同样重要的是,家长也要清楚,通过多年的每日激素注射,孩子可能会增加多少身高。虽然无法提前预测对每个孩子的影响,但特发性矮小儿童的平均治疗效益是约为五厘米的成人身高。格里姆伯格建议,如果在治疗一年内没有明显的效益,家长应该考虑停止。
In discussing the psychological aspects of growth hormone therapy when no deficiency exists, experts have noted that the practice perpetuates the notion that short stature is unacceptable, leading to a spiraling demand for therapy. It is far better, one group suggested, to help a short child develop coping skills than to buy inches through pharmacological means.

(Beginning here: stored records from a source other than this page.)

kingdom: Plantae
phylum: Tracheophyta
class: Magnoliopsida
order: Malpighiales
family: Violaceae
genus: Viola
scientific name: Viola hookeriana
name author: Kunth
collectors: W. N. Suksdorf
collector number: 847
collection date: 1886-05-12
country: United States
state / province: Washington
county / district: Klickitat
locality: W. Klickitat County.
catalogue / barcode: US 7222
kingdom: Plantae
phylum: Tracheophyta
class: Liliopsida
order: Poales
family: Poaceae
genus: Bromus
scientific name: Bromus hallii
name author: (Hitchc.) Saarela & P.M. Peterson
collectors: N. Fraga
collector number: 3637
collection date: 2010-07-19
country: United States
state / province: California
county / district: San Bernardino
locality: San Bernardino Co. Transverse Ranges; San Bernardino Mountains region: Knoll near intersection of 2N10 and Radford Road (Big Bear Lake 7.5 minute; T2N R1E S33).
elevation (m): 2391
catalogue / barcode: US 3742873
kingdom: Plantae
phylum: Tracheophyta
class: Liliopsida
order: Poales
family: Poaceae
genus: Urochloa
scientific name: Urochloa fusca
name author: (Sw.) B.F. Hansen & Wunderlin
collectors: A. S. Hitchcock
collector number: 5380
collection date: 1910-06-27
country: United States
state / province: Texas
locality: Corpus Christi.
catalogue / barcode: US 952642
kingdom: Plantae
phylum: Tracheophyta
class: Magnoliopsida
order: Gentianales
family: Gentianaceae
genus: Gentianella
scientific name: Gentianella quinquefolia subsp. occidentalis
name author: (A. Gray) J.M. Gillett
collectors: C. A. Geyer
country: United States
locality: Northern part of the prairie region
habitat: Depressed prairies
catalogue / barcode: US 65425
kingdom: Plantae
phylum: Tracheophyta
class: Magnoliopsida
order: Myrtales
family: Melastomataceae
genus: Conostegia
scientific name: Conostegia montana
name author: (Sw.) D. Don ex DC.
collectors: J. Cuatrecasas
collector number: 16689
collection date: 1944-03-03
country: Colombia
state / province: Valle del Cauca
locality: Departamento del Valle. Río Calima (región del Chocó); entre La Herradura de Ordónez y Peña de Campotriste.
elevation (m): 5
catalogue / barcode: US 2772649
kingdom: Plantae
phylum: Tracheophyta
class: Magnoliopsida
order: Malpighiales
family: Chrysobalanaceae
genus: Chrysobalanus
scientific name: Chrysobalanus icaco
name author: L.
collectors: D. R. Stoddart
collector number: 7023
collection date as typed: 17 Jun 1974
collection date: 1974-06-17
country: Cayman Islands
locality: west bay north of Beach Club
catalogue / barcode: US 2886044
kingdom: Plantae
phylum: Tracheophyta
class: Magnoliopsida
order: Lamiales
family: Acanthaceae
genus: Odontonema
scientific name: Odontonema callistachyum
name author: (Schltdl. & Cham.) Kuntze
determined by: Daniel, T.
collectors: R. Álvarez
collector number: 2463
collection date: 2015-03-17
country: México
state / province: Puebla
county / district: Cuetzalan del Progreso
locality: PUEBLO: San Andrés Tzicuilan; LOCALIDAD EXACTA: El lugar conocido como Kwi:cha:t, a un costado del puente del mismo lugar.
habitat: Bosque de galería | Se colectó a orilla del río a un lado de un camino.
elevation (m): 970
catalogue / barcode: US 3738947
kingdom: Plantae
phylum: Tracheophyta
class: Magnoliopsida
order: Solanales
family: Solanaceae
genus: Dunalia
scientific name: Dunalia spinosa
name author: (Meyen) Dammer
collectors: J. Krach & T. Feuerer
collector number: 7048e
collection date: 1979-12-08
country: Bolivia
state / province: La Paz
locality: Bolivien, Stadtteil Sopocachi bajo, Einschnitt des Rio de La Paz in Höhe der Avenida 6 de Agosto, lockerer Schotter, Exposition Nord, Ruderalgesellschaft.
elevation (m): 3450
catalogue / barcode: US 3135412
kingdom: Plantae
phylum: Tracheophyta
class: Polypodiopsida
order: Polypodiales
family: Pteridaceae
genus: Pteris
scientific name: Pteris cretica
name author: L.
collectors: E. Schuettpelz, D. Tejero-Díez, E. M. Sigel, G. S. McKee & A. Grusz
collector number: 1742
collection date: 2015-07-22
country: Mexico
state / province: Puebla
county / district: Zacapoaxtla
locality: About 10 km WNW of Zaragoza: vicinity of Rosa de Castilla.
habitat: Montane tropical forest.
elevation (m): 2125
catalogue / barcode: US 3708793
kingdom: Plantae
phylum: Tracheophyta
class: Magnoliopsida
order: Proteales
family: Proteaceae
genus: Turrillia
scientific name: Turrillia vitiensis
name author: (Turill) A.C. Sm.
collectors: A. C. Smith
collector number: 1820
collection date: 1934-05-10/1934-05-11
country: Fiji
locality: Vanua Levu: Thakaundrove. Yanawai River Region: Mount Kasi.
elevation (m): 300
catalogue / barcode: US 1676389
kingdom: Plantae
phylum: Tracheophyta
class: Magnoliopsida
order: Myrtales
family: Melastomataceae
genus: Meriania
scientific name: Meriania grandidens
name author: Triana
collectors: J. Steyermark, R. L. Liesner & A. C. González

在讨论未患缺陷的情况下进行生长激素治疗的心理因素时,专家指出,这种行为延续了身材矮小不可接受的观念,导致对治疗的需求不断上升。一个研究小组建议,帮助矮个孩子培养应对技能,比用药理学手段购买身高要好得多。
In a report in Hormone Research in Pediatrics, Dr. Talia Hitt and colleagues at Children’s Hospital of Philadelphia and the University of Pennsylvania wrote that parents’ high expectations that growth hormone therapy will improve the quality of life for their children are unlikely to be met if the children are not hormone deficient. They urged clinicians to “support families in other ways that promote positive development in children with short stature.”
费城儿童医院的塔莉亚·希特(Talia Hitt)博士及其同事联合宾夕法尼亚大学在《儿科激素研究》(Hormone Research in Pediatrics)期刊发表的一份报告中写道,如果孩子没有激素缺乏,家长对生长激素疗法改善孩子生活质量的过高期待不太可能得到满足。他们敦促临床医师用其他方式来“支持家庭,以促进矮小儿童的积极发展”。
Dr. Philippa Gordon, a pediatrician in Brooklyn, N.Y., urges parents to make sure their children know “that people can be all different sizes and shapes and that their love for them is unconditional.”
纽约州布鲁克林市的儿科医生菲利帕·戈登(Philippa Gordon)博士呼吁,家长应确保他们的孩子明白,“人的体型和体态可以各不相同,而父母对他们的爱是无条件的。”